--- What you need to do ---
Reproduce every one of the records below word for word, leaving out the pictures.

Entries drawn from a collection:
━━━━━━

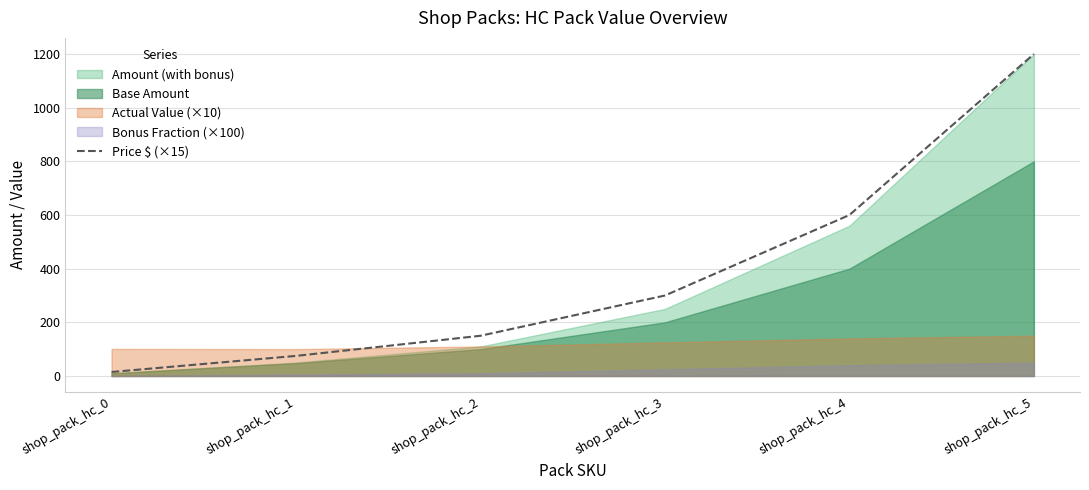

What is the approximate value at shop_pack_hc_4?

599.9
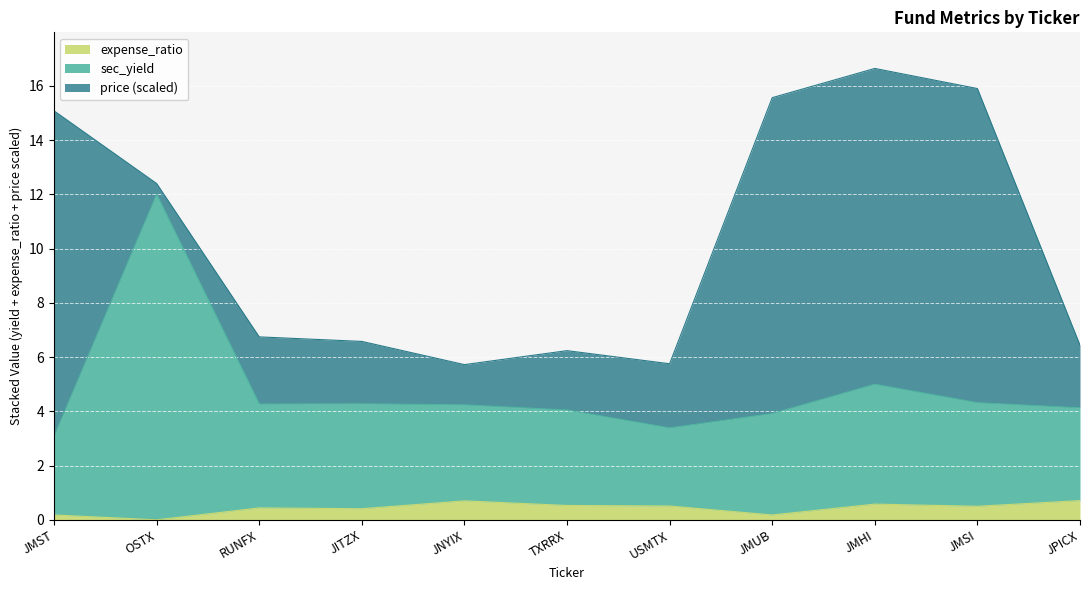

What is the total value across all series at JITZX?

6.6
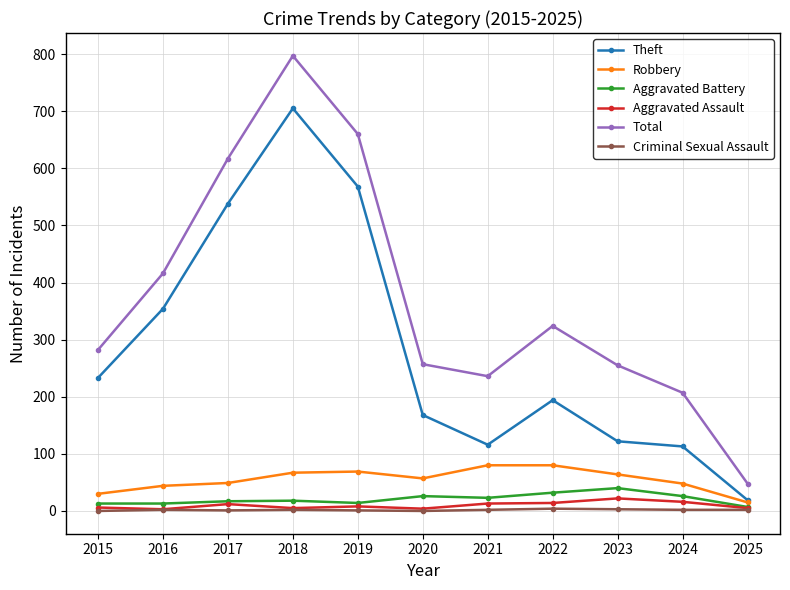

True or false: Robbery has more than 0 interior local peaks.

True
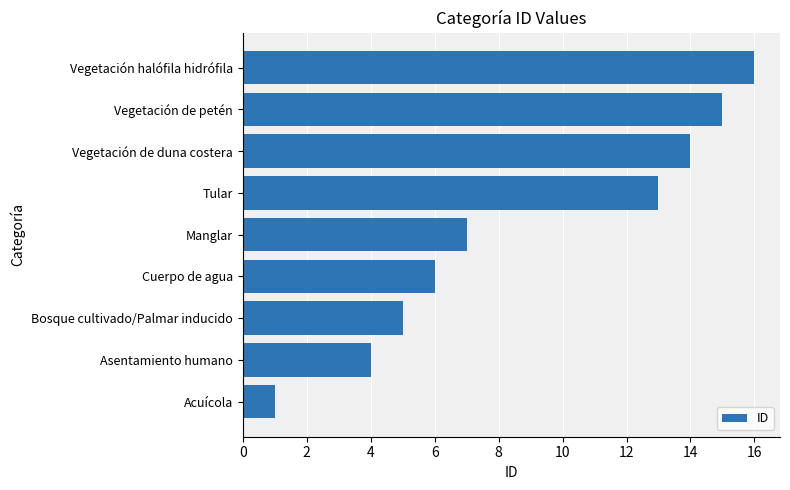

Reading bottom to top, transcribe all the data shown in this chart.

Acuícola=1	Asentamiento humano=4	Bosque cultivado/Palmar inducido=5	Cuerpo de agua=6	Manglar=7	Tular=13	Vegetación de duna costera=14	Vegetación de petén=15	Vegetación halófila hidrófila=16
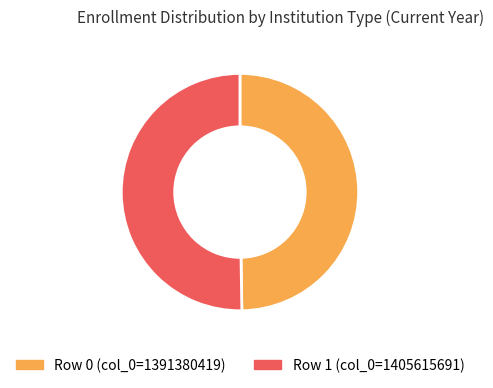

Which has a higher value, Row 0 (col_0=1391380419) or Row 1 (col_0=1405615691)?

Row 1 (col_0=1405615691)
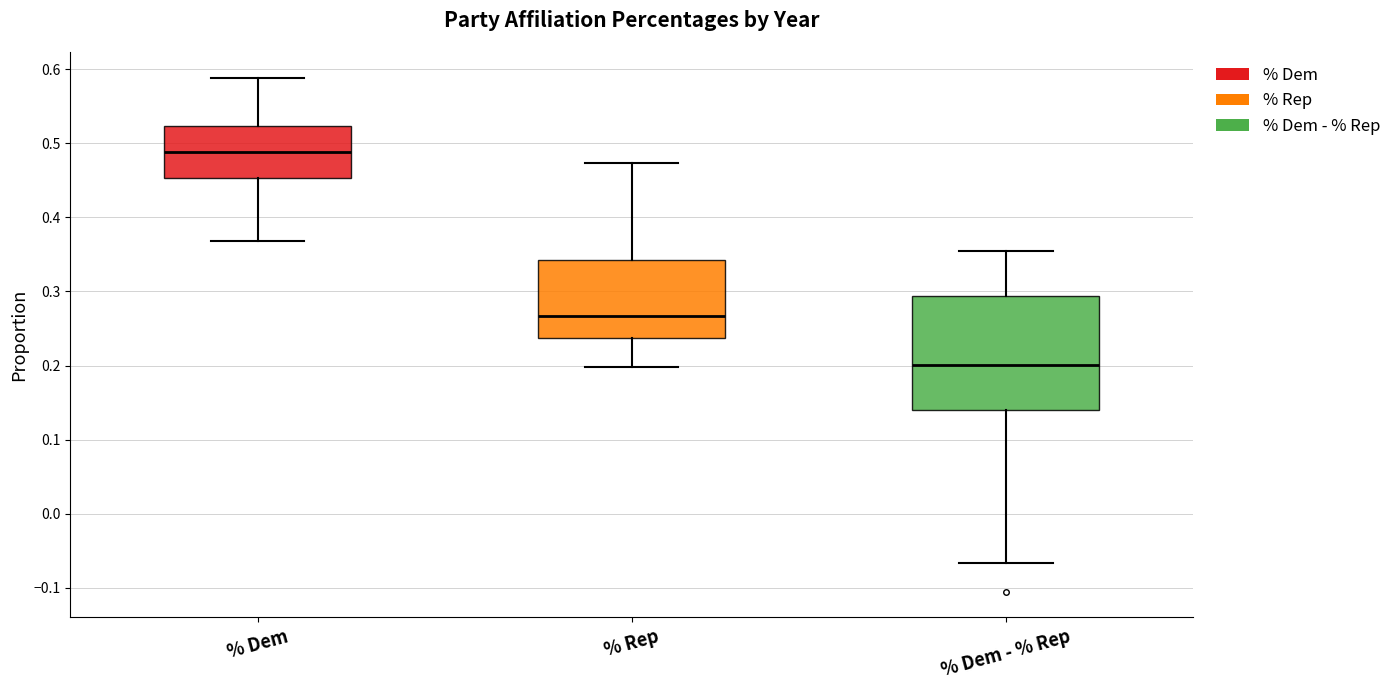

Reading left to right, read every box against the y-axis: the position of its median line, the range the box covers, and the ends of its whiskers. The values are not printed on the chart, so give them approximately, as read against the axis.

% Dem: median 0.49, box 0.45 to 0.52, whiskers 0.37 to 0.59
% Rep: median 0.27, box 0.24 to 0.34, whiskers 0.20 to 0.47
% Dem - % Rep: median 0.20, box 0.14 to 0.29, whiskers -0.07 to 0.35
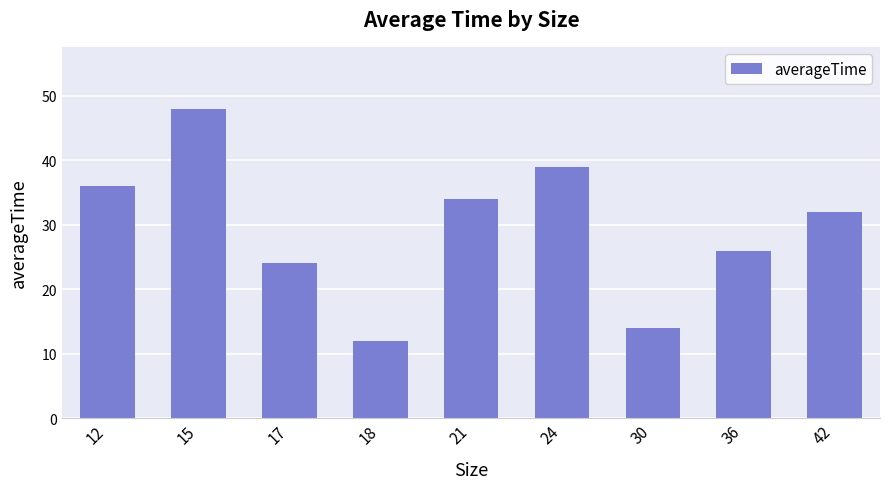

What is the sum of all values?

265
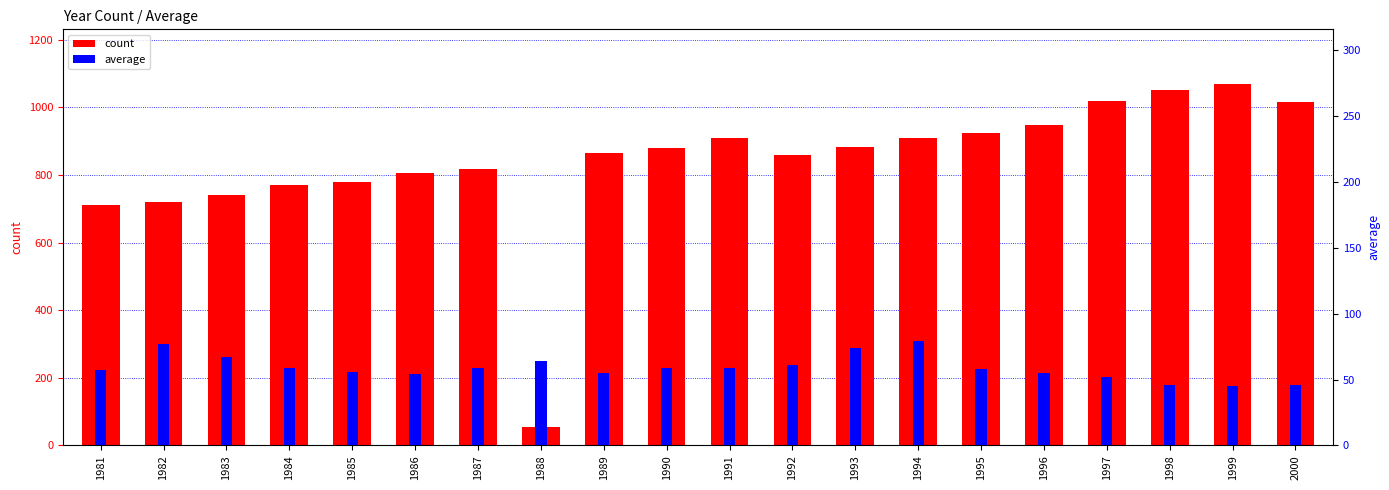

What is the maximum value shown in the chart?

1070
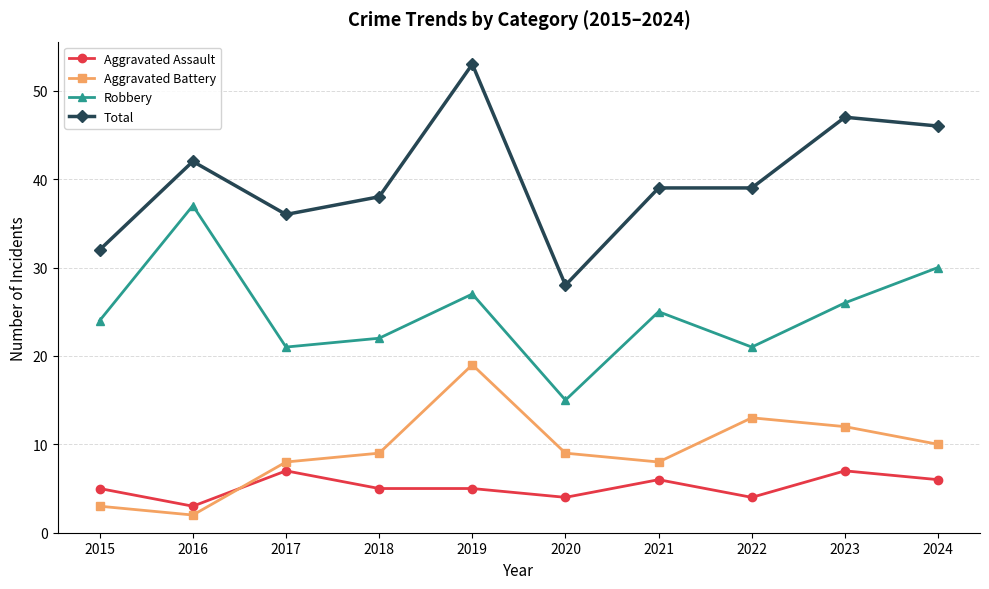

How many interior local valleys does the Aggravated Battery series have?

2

━━━━━━

--- Response box ---
What is the approximate value at shop_pack_hc_4?

599.9

What is the total value across all series at JITZX?

6.6

True or false: Robbery has more than 0 interior local peaks.

True

Reading bottom to top, transcribe all the data shown in this chart.

Acuícola=1	Asentamiento humano=4	Bosque cultivado/Palmar inducido=5	Cuerpo de agua=6	Manglar=7	Tular=13	Vegetación de duna costera=14	Vegetación de petén=15	Vegetación halófila hidrófila=16

Which has a higher value, Row 0 (col_0=1391380419) or Row 1 (col_0=1405615691)?

Row 1 (col_0=1405615691)

Reading left to right, read every box against the y-axis: the position of its median line, the range the box covers, and the ends of its whiskers. The values are not printed on the chart, so give them approximately, as read against the axis.

% Dem: median 0.49, box 0.45 to 0.52, whiskers 0.37 to 0.59
% Rep: median 0.27, box 0.24 to 0.34, whiskers 0.20 to 0.47
% Dem - % Rep: median 0.20, box 0.14 to 0.29, whiskers -0.07 to 0.35

What is the sum of all values?

265

What is the maximum value shown in the chart?

1070

How many interior local valleys does the Aggravated Battery series have?

2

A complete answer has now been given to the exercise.